In March, Odyssey reached another deal with the UK government to split the profits from HMS Sussex which sank during a storm near Gibraltar in 1694 with £2.4bn silver and gold. The company was allowed to keep £250m after costs.

Odyssey was also behind the world’s first deep sea recovery at 405m which gained the company pearls and pottery from the Tortugas shipwreck off Florida in 1622.

HUNTERS

Depicted at one point in US courts as modern day pirates, Odyssey has not been allowed to keep every treasure it has located.

Despite the company claiming it had spent £1.6m in salvaging treasure from a galleon found off Portugal, the Spanish government won a monumental court battle to take possession of the £300m haul, claiming it was part of the country’s cultural heritage.
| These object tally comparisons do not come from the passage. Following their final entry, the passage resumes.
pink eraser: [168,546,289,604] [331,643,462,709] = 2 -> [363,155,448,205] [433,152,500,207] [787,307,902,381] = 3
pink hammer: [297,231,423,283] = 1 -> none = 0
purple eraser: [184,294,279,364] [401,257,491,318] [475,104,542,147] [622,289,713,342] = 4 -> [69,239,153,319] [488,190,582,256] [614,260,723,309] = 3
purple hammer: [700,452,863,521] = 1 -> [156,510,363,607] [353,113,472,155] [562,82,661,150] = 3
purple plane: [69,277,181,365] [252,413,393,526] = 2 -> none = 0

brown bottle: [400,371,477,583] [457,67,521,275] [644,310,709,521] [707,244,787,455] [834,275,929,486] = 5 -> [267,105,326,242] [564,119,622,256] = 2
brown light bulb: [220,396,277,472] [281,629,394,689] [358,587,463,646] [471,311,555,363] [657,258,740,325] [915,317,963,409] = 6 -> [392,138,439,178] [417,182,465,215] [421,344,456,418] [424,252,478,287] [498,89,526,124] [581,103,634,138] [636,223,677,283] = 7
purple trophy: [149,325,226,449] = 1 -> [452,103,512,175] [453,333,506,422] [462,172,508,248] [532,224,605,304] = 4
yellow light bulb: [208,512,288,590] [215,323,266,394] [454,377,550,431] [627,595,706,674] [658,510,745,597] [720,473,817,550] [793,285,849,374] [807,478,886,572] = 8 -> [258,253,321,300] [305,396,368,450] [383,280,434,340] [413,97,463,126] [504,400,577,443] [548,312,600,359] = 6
Odyssey in turn claimed that the wreck could not be proved to be the Spanish galleon Nuestra Señora de las Mercedes which sank in 1804 and that, even if it were, it was on a commercial trade voyage rather than a sovereign mission. Under international treaties, ships used for war are protected from treasure hunters but not merchant ships.

An argument that the treasure belonged to Peru as it had been mined in the Andes also failed because Peru did not gain independence from Spain until 1824.

WHISKY GALORE

One of the most famous shipwrecks in history is the Titanic with much of its treasure auctioned off. However while millions of pounds worth of diamonds and other jewels were lost when the ship struck in iceberg in 1912 some items, such as a biscuit which fetched £15,000, were bought for their historic value.
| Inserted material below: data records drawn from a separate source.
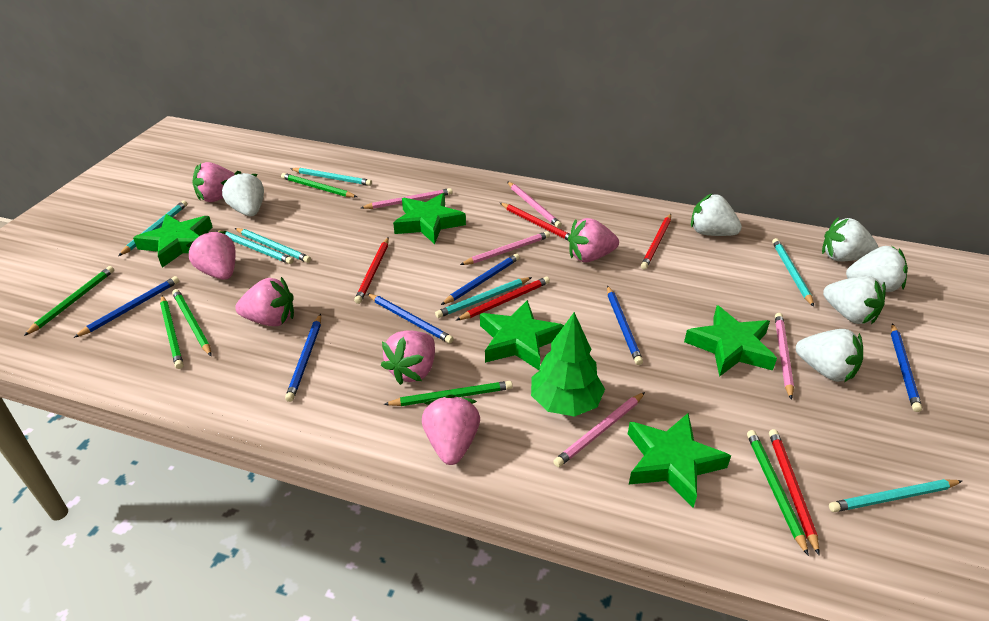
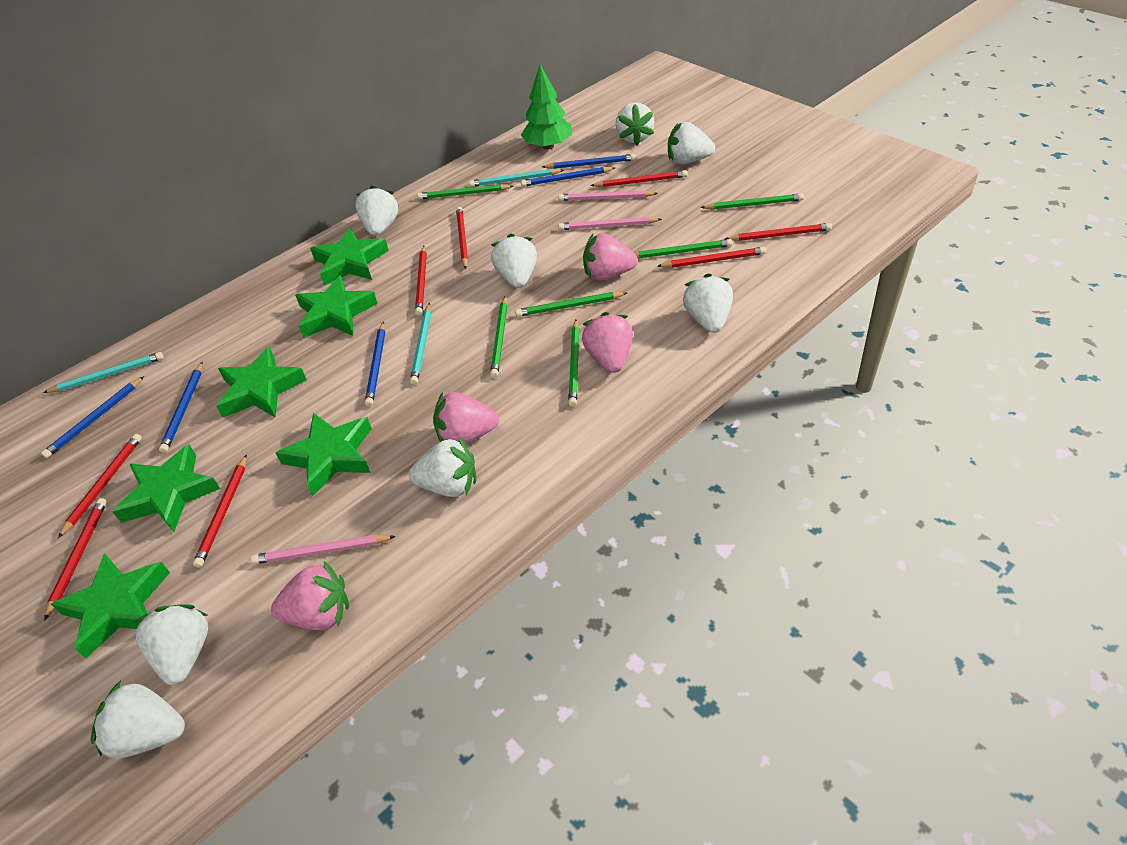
blue pencil: [73,276,179,338] [285,314,321,402] [367,293,454,344] [441,253,520,305] [607,286,643,365] [891,323,922,412] = 6 -> [41,376,144,458] [159,362,203,453] [365,322,385,407] [521,167,615,187] [542,154,636,169] = 5
green star: [133,214,213,268] [393,193,466,244] [480,300,564,371] [628,413,731,508] [684,305,777,377] = 5 -> [51,553,170,659] [112,444,220,532] [216,347,307,418] [276,413,372,496] [295,275,378,338] [310,228,389,286] = 6
pink pencil: [361,188,452,209] [460,231,550,265] [507,181,562,228] [553,392,645,467] [775,313,794,400] = 5 -> [251,535,396,564] [558,191,658,201] [558,217,662,230] = 3
pink strawberry: [186,230,235,280] [193,162,235,202] [235,277,294,326] [381,330,435,385] [422,394,480,465] [568,218,619,262] = 6 -> [271,561,349,630] [433,392,499,444] [582,312,633,373] [583,233,638,281] = 4
red pencil: [354,237,389,304] [456,277,550,320] [500,203,570,240] [641,214,671,269] [769,429,819,555] = 5 -> [44,498,107,621] [58,434,142,538] [193,454,247,568] [415,246,427,315] [456,207,468,269] [590,170,688,187] [657,247,766,268] [725,223,832,241] = 8
turquoise pencil: [119,200,188,256] [217,230,294,264] [235,228,311,263] [290,168,372,186] [435,277,532,318] [772,238,814,307] [829,479,962,512] = 7 -> [43,352,164,393] [410,303,431,385] [469,169,564,187] = 3
white strawberry: [221,171,264,216] [691,193,742,236] [796,329,863,383] [822,217,879,262] [823,276,886,324] [846,246,908,292] = 6 -> [91,681,185,759] [134,604,208,685] [355,185,399,236] [409,437,476,497] [491,233,537,288] [616,103,655,145] [668,122,715,164] [683,274,733,333] = 8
If a biscuit from a shipwreck can make that amount of money it is perhaps not surprising that alcohol can also be valuable with the world’s most expensive wine recovered in 1997 from a 1916 wreck off the coast of Finland. On it were 200 bottles of Heidieck Champagne en route to the Imperial family in Russia. One bottle made £180,000 in a Moscow auction.

Closer to home, bottles of whisky from the SS Politician, which inspired the film Whisky Galore, sold at auction for over £12,000 recently. The bottles were found off the coast of Eriskay, in the Outer Hebrides.